(Exercise data begins)

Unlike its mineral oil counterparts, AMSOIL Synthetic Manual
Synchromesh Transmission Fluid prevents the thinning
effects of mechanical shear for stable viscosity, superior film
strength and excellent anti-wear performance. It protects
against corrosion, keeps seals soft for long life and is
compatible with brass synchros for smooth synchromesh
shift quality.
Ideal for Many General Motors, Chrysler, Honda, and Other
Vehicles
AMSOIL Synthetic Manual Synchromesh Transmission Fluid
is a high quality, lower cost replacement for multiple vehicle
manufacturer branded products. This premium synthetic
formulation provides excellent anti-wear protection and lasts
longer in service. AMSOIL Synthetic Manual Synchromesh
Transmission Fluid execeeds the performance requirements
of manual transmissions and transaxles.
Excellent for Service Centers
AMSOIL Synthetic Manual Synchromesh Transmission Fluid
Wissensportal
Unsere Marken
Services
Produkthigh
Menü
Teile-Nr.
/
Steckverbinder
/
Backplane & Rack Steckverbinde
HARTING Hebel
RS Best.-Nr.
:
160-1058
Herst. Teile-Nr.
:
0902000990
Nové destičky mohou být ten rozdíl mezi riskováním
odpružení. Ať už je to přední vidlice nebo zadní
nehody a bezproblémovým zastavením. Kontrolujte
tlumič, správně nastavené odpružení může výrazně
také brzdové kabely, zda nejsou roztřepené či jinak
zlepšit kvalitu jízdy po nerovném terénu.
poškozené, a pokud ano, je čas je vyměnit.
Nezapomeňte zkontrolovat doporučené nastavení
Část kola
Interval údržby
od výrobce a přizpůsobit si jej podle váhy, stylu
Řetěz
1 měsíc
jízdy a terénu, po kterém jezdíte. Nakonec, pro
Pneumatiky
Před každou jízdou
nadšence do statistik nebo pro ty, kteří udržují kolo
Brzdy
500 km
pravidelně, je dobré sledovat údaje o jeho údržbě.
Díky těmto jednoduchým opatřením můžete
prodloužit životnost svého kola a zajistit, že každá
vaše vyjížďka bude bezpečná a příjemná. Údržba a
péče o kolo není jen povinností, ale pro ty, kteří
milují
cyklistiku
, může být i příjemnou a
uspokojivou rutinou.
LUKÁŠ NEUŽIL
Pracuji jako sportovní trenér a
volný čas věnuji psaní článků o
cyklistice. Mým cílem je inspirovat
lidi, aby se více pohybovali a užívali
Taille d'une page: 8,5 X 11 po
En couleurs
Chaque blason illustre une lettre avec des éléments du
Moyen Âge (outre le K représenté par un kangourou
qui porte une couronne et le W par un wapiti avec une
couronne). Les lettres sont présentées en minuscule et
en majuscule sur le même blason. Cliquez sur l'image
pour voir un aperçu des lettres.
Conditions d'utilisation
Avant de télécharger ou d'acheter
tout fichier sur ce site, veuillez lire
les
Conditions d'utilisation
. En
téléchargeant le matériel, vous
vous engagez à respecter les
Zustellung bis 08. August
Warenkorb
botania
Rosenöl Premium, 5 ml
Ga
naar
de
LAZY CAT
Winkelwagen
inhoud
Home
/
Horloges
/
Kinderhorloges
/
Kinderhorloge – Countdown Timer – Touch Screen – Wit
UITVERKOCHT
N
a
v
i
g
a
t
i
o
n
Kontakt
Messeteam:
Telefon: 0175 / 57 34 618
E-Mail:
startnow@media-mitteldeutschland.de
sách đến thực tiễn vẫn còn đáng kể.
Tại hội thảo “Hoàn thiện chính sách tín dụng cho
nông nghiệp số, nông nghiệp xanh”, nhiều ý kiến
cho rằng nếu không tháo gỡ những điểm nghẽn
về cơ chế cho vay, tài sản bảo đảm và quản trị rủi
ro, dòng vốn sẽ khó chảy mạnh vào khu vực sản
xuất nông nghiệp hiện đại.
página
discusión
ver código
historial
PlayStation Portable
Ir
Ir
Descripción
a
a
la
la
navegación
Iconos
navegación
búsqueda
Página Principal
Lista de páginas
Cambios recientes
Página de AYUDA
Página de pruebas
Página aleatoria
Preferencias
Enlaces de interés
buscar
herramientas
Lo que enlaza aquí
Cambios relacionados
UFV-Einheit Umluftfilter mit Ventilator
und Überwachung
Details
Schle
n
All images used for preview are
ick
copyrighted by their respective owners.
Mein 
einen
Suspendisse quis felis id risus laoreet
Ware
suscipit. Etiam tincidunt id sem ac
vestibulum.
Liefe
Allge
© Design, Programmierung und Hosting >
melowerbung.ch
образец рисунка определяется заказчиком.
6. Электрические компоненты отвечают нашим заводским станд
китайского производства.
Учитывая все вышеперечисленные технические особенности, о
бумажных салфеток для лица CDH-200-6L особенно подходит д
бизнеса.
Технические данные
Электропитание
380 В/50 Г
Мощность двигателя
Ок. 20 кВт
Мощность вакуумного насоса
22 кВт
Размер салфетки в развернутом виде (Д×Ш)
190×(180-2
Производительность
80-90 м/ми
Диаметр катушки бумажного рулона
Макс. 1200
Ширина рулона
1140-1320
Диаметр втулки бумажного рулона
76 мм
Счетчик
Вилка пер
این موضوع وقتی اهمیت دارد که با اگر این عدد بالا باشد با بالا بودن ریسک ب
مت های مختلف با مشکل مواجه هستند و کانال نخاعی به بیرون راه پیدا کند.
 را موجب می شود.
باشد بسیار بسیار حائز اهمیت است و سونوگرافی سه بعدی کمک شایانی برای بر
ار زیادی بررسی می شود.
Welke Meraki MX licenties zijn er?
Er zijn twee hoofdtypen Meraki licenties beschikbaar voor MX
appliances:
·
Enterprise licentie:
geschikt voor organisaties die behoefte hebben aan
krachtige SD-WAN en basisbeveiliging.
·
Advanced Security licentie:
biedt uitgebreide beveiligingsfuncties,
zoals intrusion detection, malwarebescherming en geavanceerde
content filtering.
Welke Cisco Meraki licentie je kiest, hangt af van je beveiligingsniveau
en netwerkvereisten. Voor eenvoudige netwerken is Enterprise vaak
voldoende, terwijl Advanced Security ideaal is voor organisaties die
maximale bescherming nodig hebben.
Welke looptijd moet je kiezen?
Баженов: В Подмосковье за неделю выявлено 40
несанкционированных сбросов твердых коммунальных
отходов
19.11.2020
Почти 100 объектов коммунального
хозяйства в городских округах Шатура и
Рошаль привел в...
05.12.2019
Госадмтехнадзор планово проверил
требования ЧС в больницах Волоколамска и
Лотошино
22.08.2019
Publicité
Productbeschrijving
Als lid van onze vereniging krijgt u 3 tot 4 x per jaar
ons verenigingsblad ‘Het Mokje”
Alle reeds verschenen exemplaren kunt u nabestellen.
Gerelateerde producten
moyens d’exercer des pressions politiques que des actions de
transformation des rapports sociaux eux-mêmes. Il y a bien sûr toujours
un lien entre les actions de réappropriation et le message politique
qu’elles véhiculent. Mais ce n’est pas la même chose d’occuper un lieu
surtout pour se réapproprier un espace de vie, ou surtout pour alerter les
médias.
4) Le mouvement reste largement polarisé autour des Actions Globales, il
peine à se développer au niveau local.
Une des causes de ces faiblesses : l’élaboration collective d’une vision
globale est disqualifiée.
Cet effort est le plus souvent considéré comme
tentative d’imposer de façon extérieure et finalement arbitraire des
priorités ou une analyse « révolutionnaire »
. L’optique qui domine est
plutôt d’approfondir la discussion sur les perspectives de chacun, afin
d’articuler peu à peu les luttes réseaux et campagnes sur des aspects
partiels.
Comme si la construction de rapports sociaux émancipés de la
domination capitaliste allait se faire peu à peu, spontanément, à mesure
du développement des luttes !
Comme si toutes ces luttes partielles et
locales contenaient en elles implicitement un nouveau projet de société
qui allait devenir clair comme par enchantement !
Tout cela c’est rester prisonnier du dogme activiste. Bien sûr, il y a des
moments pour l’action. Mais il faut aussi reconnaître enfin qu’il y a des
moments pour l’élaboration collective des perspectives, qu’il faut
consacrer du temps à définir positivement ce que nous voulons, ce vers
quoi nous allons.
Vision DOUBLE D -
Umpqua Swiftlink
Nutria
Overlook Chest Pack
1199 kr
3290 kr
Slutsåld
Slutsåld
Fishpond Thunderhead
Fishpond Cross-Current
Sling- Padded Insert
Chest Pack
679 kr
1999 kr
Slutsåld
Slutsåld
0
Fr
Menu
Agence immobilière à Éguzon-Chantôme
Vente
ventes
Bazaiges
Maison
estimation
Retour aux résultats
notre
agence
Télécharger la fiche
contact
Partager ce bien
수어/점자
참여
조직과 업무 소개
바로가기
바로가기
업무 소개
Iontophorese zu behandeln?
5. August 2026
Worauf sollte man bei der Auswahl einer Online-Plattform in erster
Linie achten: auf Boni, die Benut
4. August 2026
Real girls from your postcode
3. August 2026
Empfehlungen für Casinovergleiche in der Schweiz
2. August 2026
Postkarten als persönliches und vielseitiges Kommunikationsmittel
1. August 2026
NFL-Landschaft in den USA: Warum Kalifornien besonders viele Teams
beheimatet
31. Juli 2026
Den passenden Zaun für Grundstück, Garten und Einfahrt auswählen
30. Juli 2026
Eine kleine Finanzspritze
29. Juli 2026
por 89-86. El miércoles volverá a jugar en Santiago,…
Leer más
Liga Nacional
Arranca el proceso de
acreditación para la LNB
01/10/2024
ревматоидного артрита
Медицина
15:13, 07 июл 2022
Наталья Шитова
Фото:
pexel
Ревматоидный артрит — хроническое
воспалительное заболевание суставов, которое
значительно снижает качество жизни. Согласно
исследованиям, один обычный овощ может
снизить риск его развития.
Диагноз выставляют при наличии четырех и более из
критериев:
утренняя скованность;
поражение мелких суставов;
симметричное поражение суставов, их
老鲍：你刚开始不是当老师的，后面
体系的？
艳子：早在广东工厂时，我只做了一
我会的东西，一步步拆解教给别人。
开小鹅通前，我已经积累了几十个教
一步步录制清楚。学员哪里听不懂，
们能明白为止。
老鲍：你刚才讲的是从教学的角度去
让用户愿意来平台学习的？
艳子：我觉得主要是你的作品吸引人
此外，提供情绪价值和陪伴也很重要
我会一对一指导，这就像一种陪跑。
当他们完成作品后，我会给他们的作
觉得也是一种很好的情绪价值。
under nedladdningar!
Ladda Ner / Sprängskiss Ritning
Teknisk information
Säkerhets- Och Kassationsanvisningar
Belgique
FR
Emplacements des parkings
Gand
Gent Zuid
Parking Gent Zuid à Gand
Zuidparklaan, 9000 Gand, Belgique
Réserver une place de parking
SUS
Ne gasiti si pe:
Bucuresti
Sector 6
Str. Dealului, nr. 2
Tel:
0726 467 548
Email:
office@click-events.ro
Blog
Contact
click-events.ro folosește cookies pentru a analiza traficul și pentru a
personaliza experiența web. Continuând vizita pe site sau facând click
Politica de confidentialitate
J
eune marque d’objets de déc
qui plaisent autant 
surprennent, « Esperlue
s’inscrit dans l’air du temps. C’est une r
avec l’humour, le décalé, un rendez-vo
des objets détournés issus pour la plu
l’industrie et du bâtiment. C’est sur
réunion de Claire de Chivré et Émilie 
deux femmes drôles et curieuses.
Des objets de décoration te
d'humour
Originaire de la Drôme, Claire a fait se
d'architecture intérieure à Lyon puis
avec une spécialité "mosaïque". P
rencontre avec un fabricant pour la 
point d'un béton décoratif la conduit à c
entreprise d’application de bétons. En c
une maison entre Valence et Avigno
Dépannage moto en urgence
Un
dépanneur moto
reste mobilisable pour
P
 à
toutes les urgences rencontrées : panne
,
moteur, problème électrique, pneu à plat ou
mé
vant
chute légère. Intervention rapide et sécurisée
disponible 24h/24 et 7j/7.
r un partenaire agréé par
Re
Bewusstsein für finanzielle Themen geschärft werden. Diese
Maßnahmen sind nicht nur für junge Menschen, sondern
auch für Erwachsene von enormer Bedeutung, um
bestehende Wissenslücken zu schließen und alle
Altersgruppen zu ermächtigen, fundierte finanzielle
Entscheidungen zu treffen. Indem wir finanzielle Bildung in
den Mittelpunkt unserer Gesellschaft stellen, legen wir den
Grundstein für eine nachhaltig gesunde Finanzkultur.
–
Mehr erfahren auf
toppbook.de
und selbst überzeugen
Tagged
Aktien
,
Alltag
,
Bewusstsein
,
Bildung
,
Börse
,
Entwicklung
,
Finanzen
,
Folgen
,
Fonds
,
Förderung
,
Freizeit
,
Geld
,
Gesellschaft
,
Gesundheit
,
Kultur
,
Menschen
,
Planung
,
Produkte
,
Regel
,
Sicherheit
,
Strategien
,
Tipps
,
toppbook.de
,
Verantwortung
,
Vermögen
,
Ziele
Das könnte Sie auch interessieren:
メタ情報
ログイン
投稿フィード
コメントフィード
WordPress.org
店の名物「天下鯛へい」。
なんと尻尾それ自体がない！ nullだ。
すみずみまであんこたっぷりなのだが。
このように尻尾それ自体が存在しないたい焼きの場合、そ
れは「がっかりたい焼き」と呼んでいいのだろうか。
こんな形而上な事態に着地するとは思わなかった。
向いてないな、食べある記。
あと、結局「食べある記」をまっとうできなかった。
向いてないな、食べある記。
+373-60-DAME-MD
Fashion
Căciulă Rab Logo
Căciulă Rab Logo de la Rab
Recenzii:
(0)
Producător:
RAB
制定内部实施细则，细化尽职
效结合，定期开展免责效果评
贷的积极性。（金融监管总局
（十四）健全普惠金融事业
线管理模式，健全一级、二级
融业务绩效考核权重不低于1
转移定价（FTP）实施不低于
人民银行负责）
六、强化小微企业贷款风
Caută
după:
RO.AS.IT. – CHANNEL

(Exercise data ends)

Reproduce, word for word and in full, only the lines above that start at the line with "Réserver une place de parking" and run through the line with "click-events.ro folosește cookies", both ends included.

Réserver une place de parking
SUS
Ne gasiti si pe:
Bucuresti
Sector 6
Str. Dealului, nr. 2
Tel:
0726 467 548
Email:
office@click-events.ro
Blog
Contact
click-events.ro folosește cookies pentru a analiza traficul și pentru a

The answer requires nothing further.